> On 05 Sep 2014, at 10:30, Nigel Williams <nigel.d.willi...@gmail.com> wrote:
> 
> On Fri, Sep 5, 2014 at 5:46 PM, Dan Van Der Ster
> <daniel.vanders...@cern.ch> wrote:
>>> On 05 Sep 2014, at 03:09, Christian Balzer <ch...@gol.com> wrote:
>>> You might want to look into cache pools (and dedicated SSD servers with
>>> fast controllers and CPUs) in your test cluster and for the future.
>>> Right now my impression is that there is quite a bit more polishing to be
>>> done (retention of hot objects, etc) and there have been stability concerns
>>> raised here.
>> 
>> Right, Greg already said publicly not to use the cache tiers for RBD.
> 
> I lost the context for this statement you reference from Greg
> (presumably Greg Farnum?) - was it a reference to bcache or Ceph cache
> tiering? Could you point me to where it was stated please.

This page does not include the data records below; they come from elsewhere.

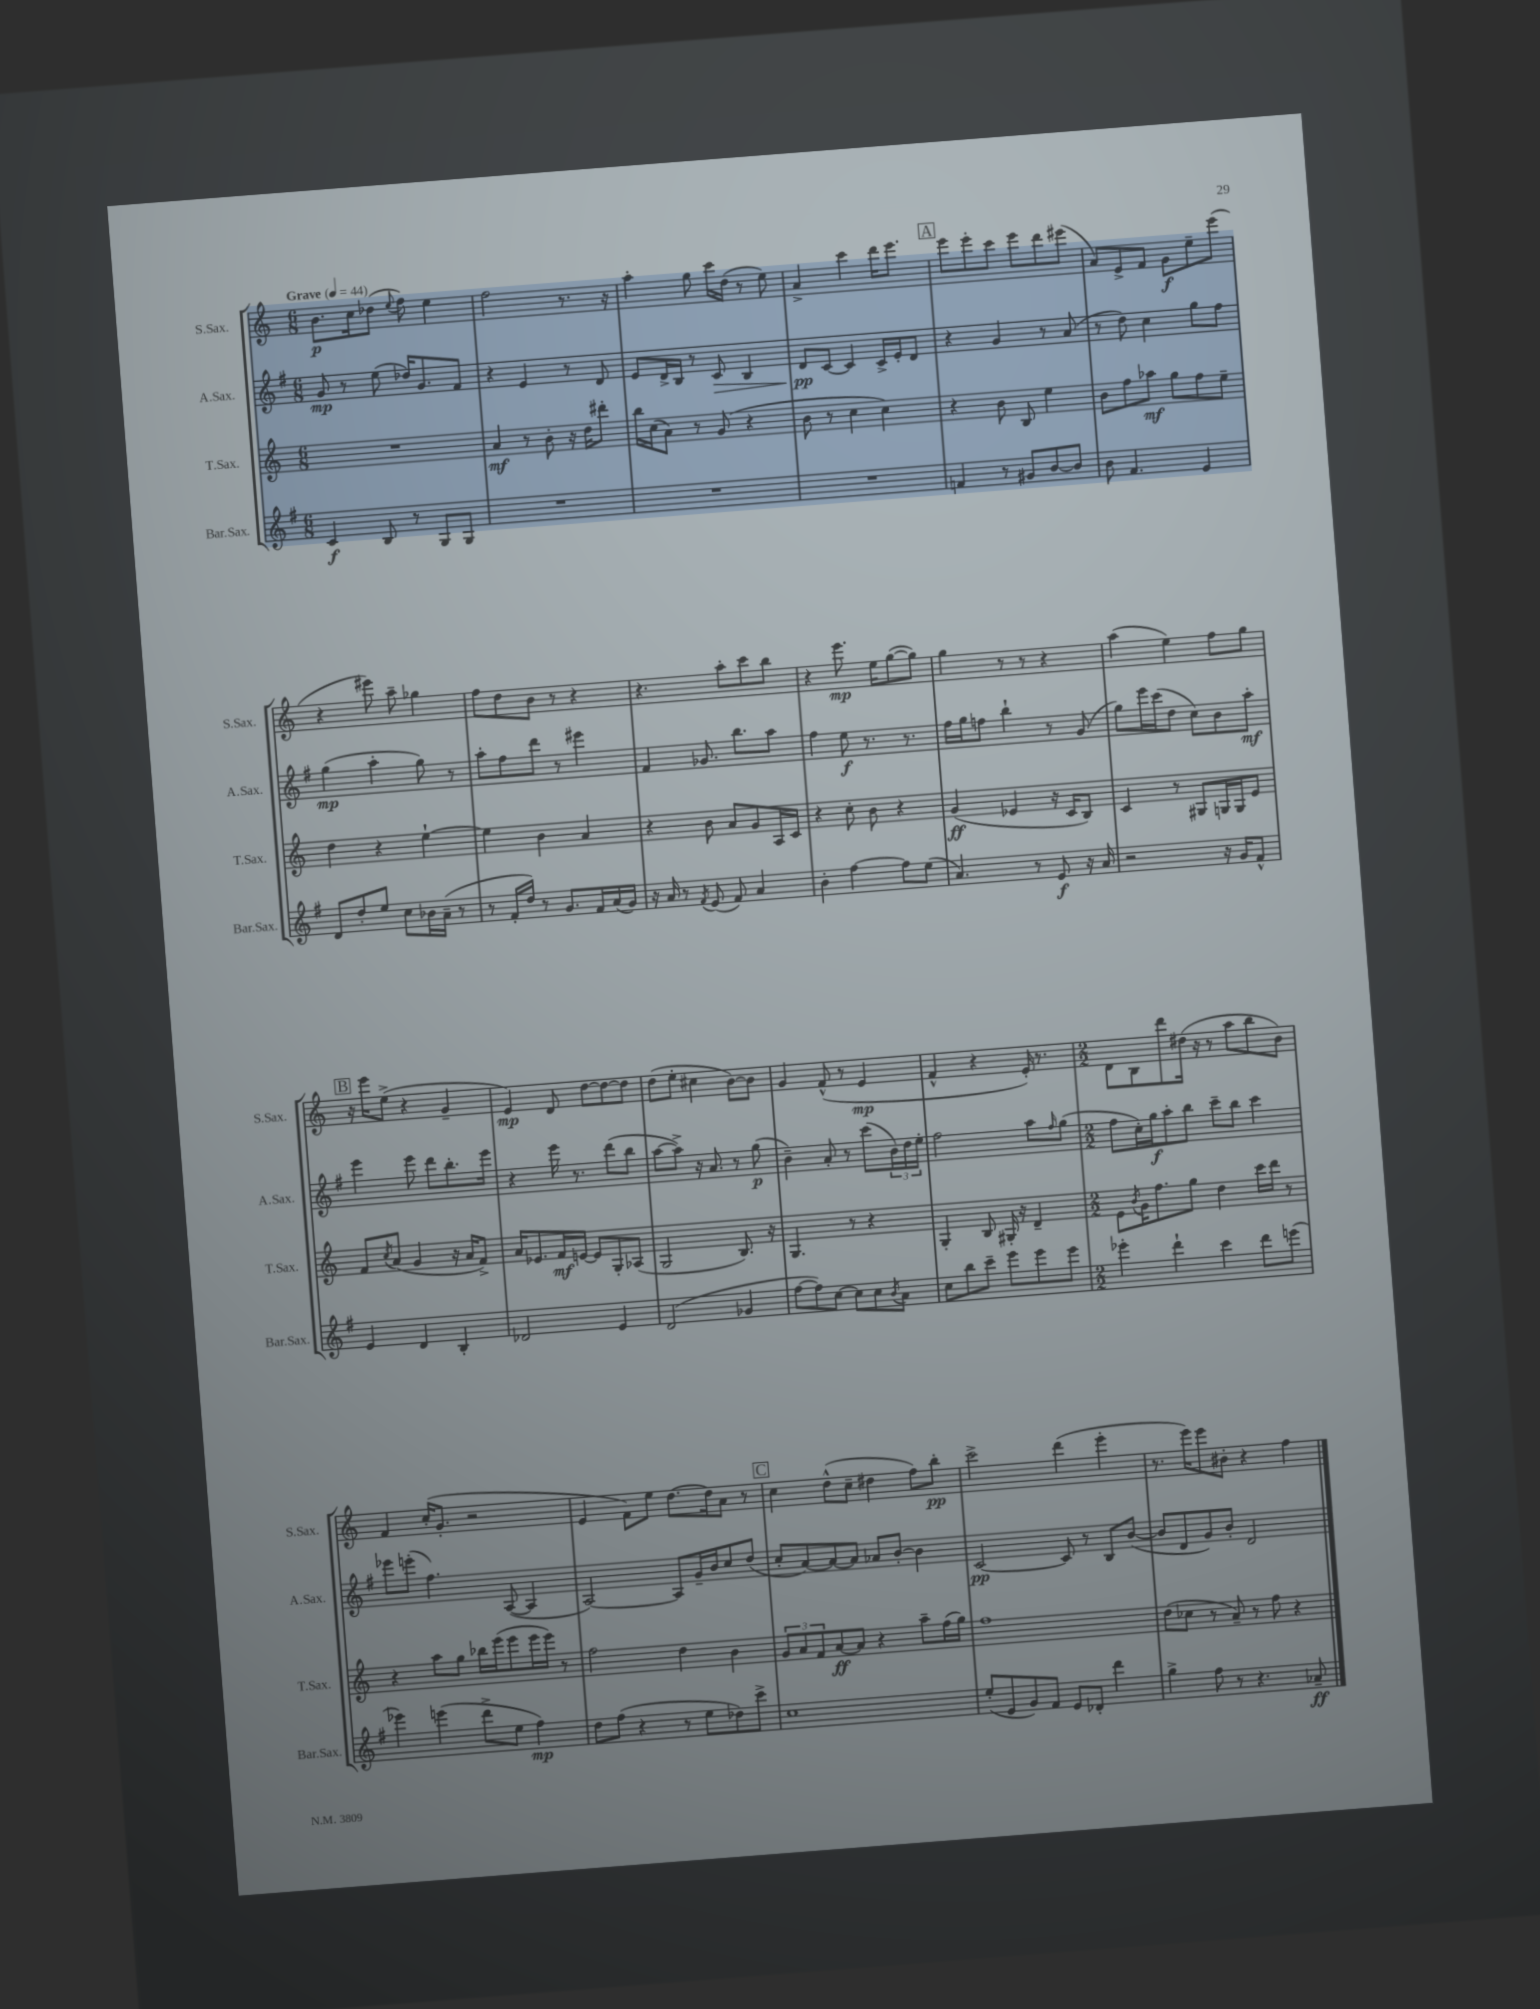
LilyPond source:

<<
\new StaffGroup <<
\new Staff = "s0" \with { instrumentName = "S.Sax." shortInstrumentName = "S.Sax." } {
    \clef treble \key c \major \numericTimeSignature \time 6/8 \tempo "Grave" 4 = 44
    b'8.\p c''16 des''8( \appoggiatura { e''8 } f''8) e''4 |
    f''2 r8. r16 |
    a''4-. g''8 c'''16 d''16( r8 e''8) |
    a'4-> c'''4 d'''16 e'''8. |
    \mark \markup { \box "A" } e'''8 e'''8-. c'''8 e'''8 d'''8 eis'''8( |
    a'8) e'8-> f'8 g'8\f e''8-- e'''8( |
    r4 eis'''8) a''8-- ges''4 |
    f''8 d''8 b'8 r8 r4 |
    r4. a''8-. c'''8 b''8 |
    r4 e'''8.\mp e''16 g''8~( g''8) |
    g''4 r8 r8 r4 |
    a''4( e''4) f''8 g''8 |
    \mark \markup { \box "B" } r16 e'''16 e''8->( r4 g'4-- |
    e'4\mp) d'8 d''8~ d''8~ d''8 |
    d''8( e''8-. cis''4 b'8~) b'8 |
    g'4 f'8-^( r8 e'4\mp |
    f'4-^ r4 e'16-.) r8. |
    \numericTimeSignature \time 2/2 d'8 b8 d'''8 dis''16( r16 r8 a''8 b''8 b'8) |
    f'4 c''16-.( g'8.-. r2 |
    e'4 f'8) e''8 d''8.~ d''16 a'8 r8 |
    \mark \markup { \box "C" } c''4 d''8-^( c''8-- dis''4 f''8) b''8-.\pp |
    c'''2-> d'''4( e'''4-. |
    r8. e'''16) e'''8 bis'8-. r4 f''4 \bar "|." |
}
\new Staff = "s1" \with { instrumentName = "A.Sax." shortInstrumentName = "A.Sax." } {
    \clef treble \key g \major \numericTimeSignature \time 6/8
    g'8\mp r8 e''8( des''16) g'8. fis'8 |
    r4 e'4 r8 d'8 |
    e'8 d'16-> b16 r8 c'8\> b4 |
    d'8\pp\! c'8~ c'4 c'16-> e'16-. d'8 |
    \mark \markup { \box "A" } r4 g'4 r8 a'8( |
    r8 d''8) c''4 g''8 fis''8 |
    g''4\mp( a''4-. g''8) r8 |
    a''8-. fis''8 d'''8 r8 eis'''4 |
    fis'4 ges'8. b''8. a''8 |
    fis''4 e''8\f r8. r8. |
    fis''16 g''16 f''8 b''4-! r8 g'8( |
    g''8) e'''16 c'''16( d''8 c''8) b'8 a''8-.\mf |
    \mark \markup { \box "B" } e'''4 e'''8 d'''8 b''8.-. e'''16 |
    r4 e'''16 r8. d'''8( b''8 |
    a''8~ a''8->) r16 a'8. r8 g''8\p( |
    b'4--) a'8-. r8 c'''8( \tuplet 3/2 { b'16) d''16 e''16-. } |
    fis''2 a''8 \grace { fis''16 } g''8( |
    \numericTimeSignature \time 2/2 fis''8 c''16-.) g''16\f a''8-. b''8 c'''8-- b''8 c'''4 |
    ees'''8 e'''8-.( fis''4.) a8~( a4 |
    a2~) a8 g'16-- b'16 c''8 d''8( |
    \mark \markup { \box "C" } c''8-. a'8~) a'8~ a'8 aes'8 b'8~-. b'4 |
    c'2~\pp c'8 r8 b8 b'8~( |
    b'8 d'8 g'8) b'8-. d'2 \bar "|." |
}
\new Staff = "s2" \with { instrumentName = "T.Sax." shortInstrumentName = "T.Sax." } {
    \clef treble \key c \major \numericTimeSignature \time 6/8
    R2. |
    a'4\mf r8 b'8-. r16 d''16 dis'''8-. |
    b''16 c''16( a'8) r8 g'8( r4 |
    b'8 r8 c''4 c''4) |
    \mark \markup { \box "A" } r4 b'8 b8 e''4 |
    b'8 f''8 aes''8\mf g''8 f''8 e''8-- |
    d''4 r4 e''4~-! |
    e''4 b'4 a'4 |
    r4 b'8 a'8 g'8 a16 c'16 |
    r4 c''8-. b'8 r4 |
    g'4\ff( ees'4 r16 c'16 b8) |
    c'4 r8 gis8 g16 g16 e'8 |
    \mark \markup { \box "B" } f'8 \acciaccatura { c''8 } a'8( g'4 r16 a'16 f'8->) |
    a'16 ees'8. f'16\mf e'16~ e'8 g8-. aes8( |
    g2 b8.) r16 |
    g4. r8 r4 |
    g4-. b8 gis16-. r16 d'4-- |
    \numericTimeSignature \time 2/2 e'8 \acciaccatura { b'8 } g'16 f''8. g''8 d''4 c'''16 d'''16 r8 |
    r4 a''8 g''8 bes''16 e'''16( e'''8 e'''16 e'''16) r8 |
    f''2 d''4 b'4 |
    \mark \markup { \box "C" } \tuplet 3/2 { g'8 a'8 f'8 } a'8~\ff a'8 r4 a''8-- f''16( g''16) |
    f''1 |
    d''8( ces''8 r8 a'8--) r8 f''8 r4 \bar "|." |
}
\new Staff = "s3" \with { instrumentName = "Bar.Sax." shortInstrumentName = "Bar.Sax." } {
    \clef treble \key g \major \numericTimeSignature \time 6/8
    c'4\f b8 r8 g8 g8 |
    R2. |
    R2. |
    R2. |
    \mark \markup { \box "A" } f'4 r8 gis'8 b'8~ b'8 |
    b'8 fis'4. e'4 |
    d'8 d''8-. e''8 c''8 bes'16 a'16--( r8 |
    r8 fis'16-. d''16) r8 g'8. fis'16 a'16( g'16) |
    r16 a'16 r8 \acciaccatura { fis'8 } e'8( fis'8) a'4 |
    b'4-. fis''4~ fis''8 e''8( |
    a'4.) r8 e'8\f r16 a'16 |
    r2 r16 g'16 fis'8-^ |
    \mark \markup { \box "B" } e'4 d'4 b4-. |
    des'2 e'4 |
    d'2( ges'4 |
    fis''8~ fis''8) c''8~ c''8 c''8 \acciaccatura { b'8 } a'8 |
    c''8 b''8 c'''8-- e'''8 e'''8 e'''8 |
    \numericTimeSignature \time 2/2 ees'''4-. d'''4-! c'''4 d'''8 e'''8( |
    ees'''4) e'''4( d'''8-> e''8 fis''4\mp) |
    d''8 fis''8( r4 r8 e''8 des''8) c'''8-> |
    \mark \markup { \box "C" } c''1 |
    e''8-.( e'8 g'8) fis'8 e'8 des'8-. d'''4 |
    g''4-> fis''8 r8 r4. aes'8--\ff \bar "|." |
}
>>
>>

Cache tiering. I was referring to this thread back around when firefly was 
released.

   http://lists.ceph.com/pipermail/ceph-users-ceph.com/2014-May/039504.html

> At present, the cache pools are fairly limited in their real-world usefulness.
> ...
> 3) The cost of a cache miss is pretty high, so they should only be
> used when the active set fits within the cache and doesn't change too
> frequently.
> ... in general,
> I would only explore cache pools if you expect to periodically pull in
> working data sets out of much larger sets of cold data (e.g., jobs run
> against a particular bit of scientific data out of your entire
> archive).


There should be a wealth of real world experience with RBD and cache tiering by 
now, and I admit that I haven’t followed that line of development. Is anyone 
running RBD through a cache tier and getting good performance with it?